What does the Church understand, teach, and live since its origins?

Christian prayer
Praying is talking, relating and dealing with God in the style of Christ; hence, the name Christian prayer. Today, it is palpable, in quite a few, not only the lack of relationship and relationship with God but even the forgetfulness of God. Seeking and doing the will of God constitutes the heart of Christian prayer; hence the teaching of Christ, “thy will be done.” In prayer, we turn to God because we need Him to fulfill our lives and we are reminded that we can never achieve this or overcome evil alone. The selfish and proud person is never happy, he never achieves fulfillment, he never projects love. Christian prayer therefore, sustains and fertilizes activities and human life itself. It is necessary to exercise ourselves in personal, family and community prayer. Let us not forget that authentic Christian prayer always culminates in liturgical prayer and Sacramental life.

2. Fasting
Christian fasting is far more removed from masochism and protest. It is not difficult today to verify “fasting” as a means of social protest; hunger strikes. Fasting is also used to improve health or stay in shape: medical diets, physical exercises, etc. Christian fasting is much more than all this and its difference is clear. To fast Christianity is to abstain from food, sacrifice and exercise the body to always be available to the love of God, to be more sensitive to the life of love and charity and to open oneself more to God and others. Christian fasting is always a function of charity; if it is authentic, it is always projected in sharing and solidarity. Christian fasting is always linked to prayer; strengthens prayer and disposes the body to the will of God.

For this reason, in difficult times and pressing situations, the Church asks to unite fasting with prayer. For example, on Ash Wednesday and Good Friday; hence the words of Jesus Christ: “This kind of demons cannot be removed by anything but by prayer and fasting” (Mk 9, 29). Fasting for the sake of fasting makes no sense and does not make people better… Especially in a world where many fast not because it is Lent but because they have nothing to eat.

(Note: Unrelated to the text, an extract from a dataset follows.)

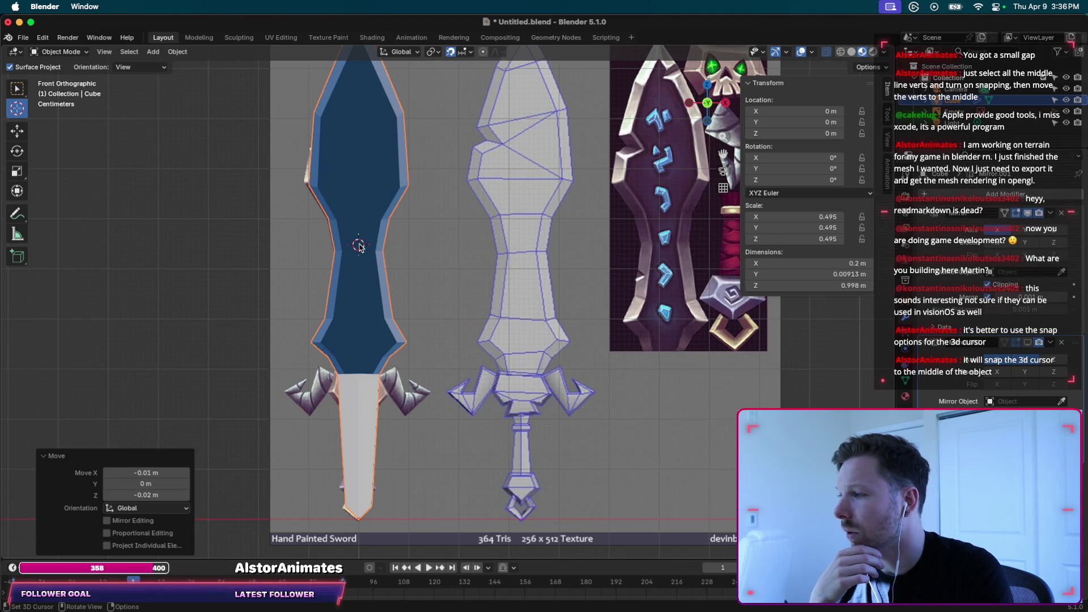
{"action": "right_click", "coordinate": [340, 190]}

Like the athlete who does not stop exercising and training until he overcomes obstacles to achieve the proposed goals, the believer does not stop doing penance until he remains united with God and is able to overcome evil. Fasting strengthens the spirit, elevates God, opens up to God and others and weakens the forces of evil: selfishness, sensuality, evil inclinations, and passions.

Alms:Alms giving in the Christian tradition is an expression of charity, solidarity and fraternity. It is a means that shows taking seriously the commandment of the Lord: “You shall love your neighbour as yourself.” (Mk 12, 31). We must not reduce Alms giving to giving what is left over but rather, sharing what we need, giving-sharing “as far as it hurts us.” Here, the Christian spirit of Fasting is inserted: giving to the needy what we do not eat or save; as Saint Augustine said: “may our fasts feed those who do not have to eat.”

Almsgiving is not limited to sharing material things. It is necessary to give alms also by sharing our time, qualities, abilities and influence for the good of those most in need. In this sense, Almsgiving is urgently needed from parents, teachers, public servants, priests and young people, in the field of health and justice. If this comes to light, out Fast would have yielded fruits!